● **Perintah**
Ulangi semua baris di bawah ini apa adanya, tetapi jangan sertakan gambarnya.

● **Soal kuis berbasis grafik**
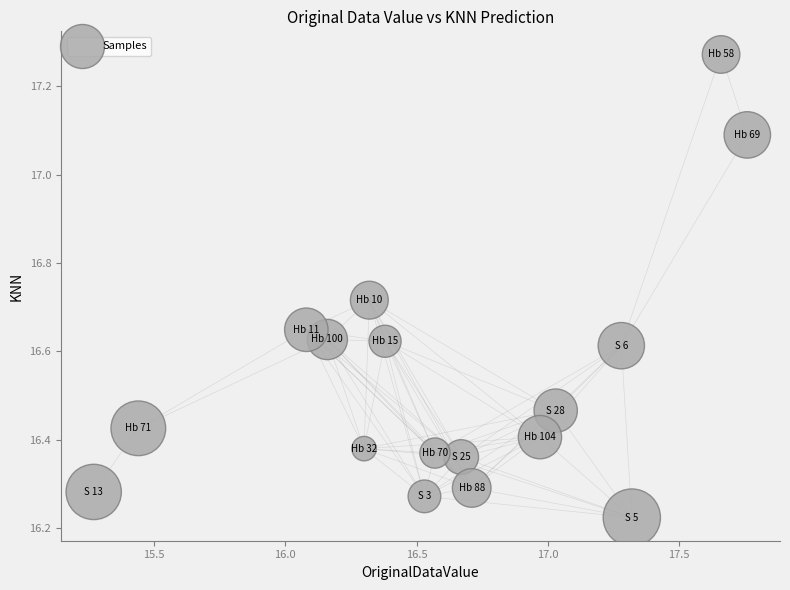

What is the range of X values (max minus min)?

2.5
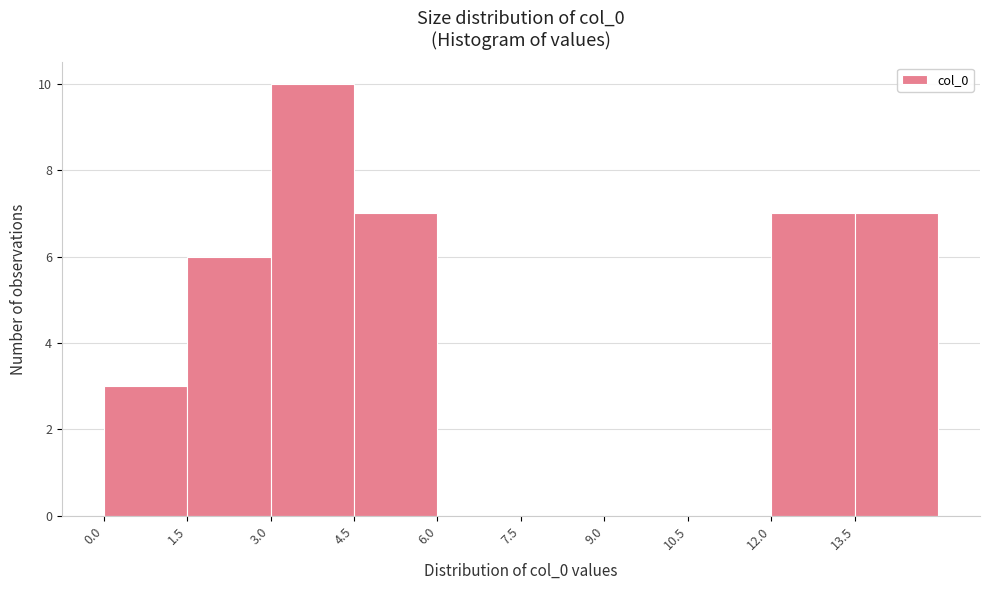

Reading left to right, list every bar in this chart as the range it spans on the x-axis followed by its height. Neither the bar edges nor the heights are printed on the chart, so give them approximately, as read against the axes.

0.0 to 1.5: 3
1.5 to 3.0: 6
3.0 to 4.5: 10
4.5 to 6.0: 7
6.0 to 7.5: 0
7.5 to 9.0: 0
9.0 to 10.5: 0
10.5 to 12.0: 0
12.0 to 13.5: 7
13.5 to 15.0: 7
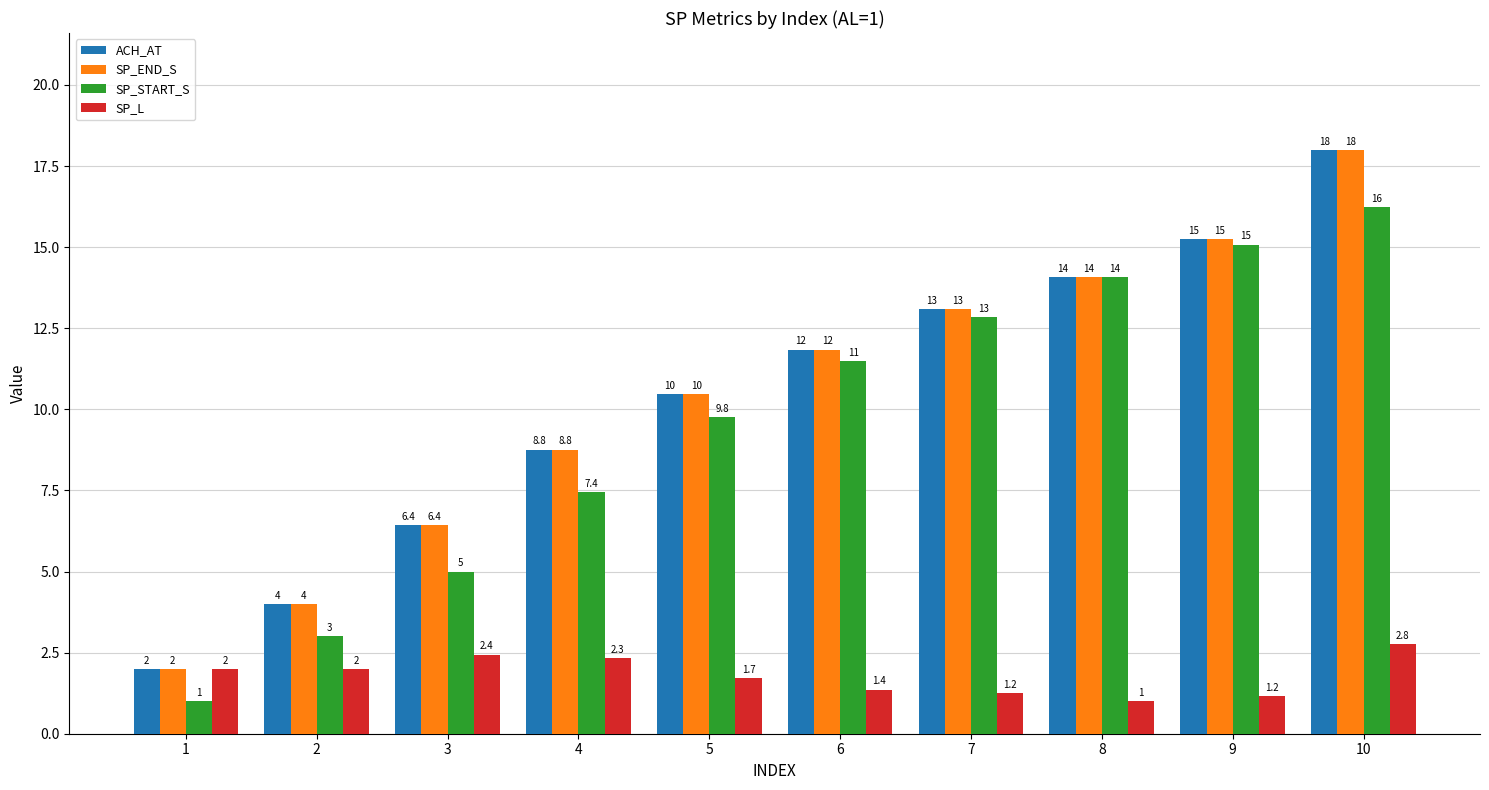

What is the value of the ACH_AT bar at the 9th from the left?

15.2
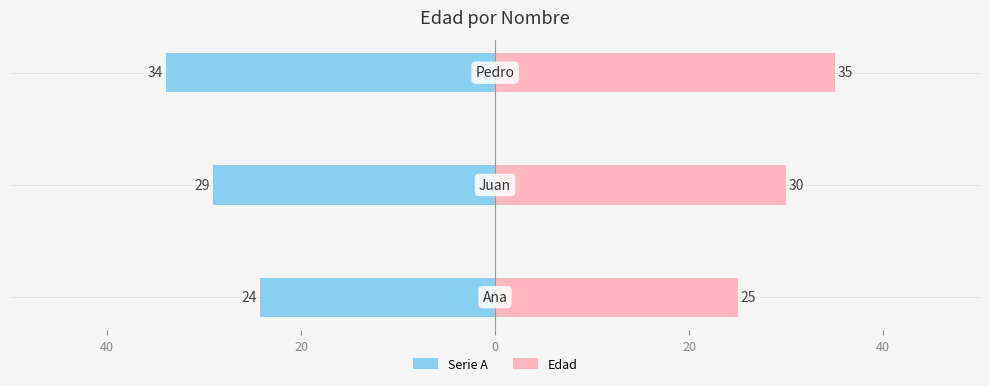

How many data points does each series have?

3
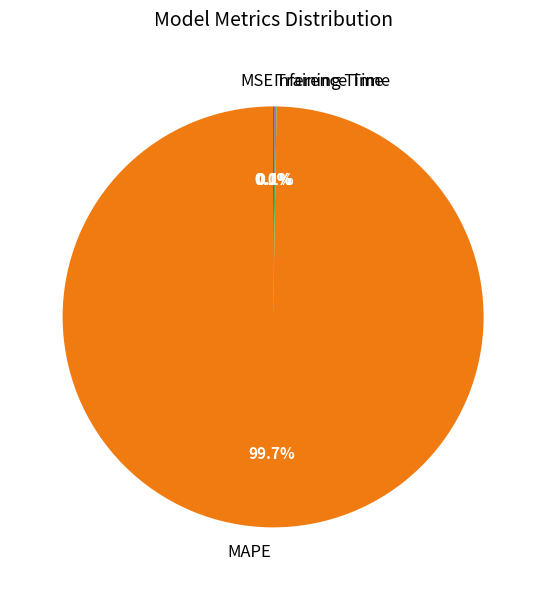

Does any single category account for the majority?

Yes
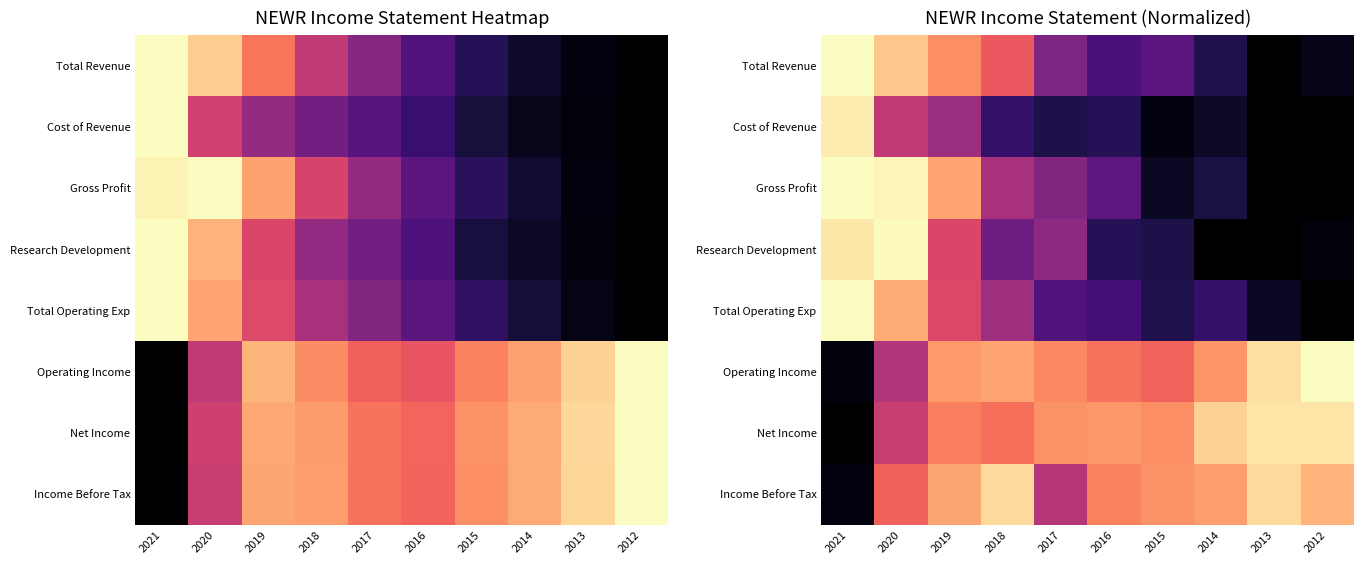

Is it true that Cost of Revenue equals 0.0 at 2015?

False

● **Hasil Latihan**
What is the range of X values (max minus min)?

2.5

Reading left to right, list every bar in this chart as the range it spans on the x-axis followed by its height. Neither the bar edges nor the heights are printed on the chart, so give them approximately, as read against the axes.

0.0 to 1.5: 3
1.5 to 3.0: 6
3.0 to 4.5: 10
4.5 to 6.0: 7
6.0 to 7.5: 0
7.5 to 9.0: 0
9.0 to 10.5: 0
10.5 to 12.0: 0
12.0 to 13.5: 7
13.5 to 15.0: 7

What is the value of the ACH_AT bar at the 9th from the left?

15.2

How many data points does each series have?

3

Does any single category account for the majority?

Yes

Is it true that Cost of Revenue equals 0.0 at 2015?

False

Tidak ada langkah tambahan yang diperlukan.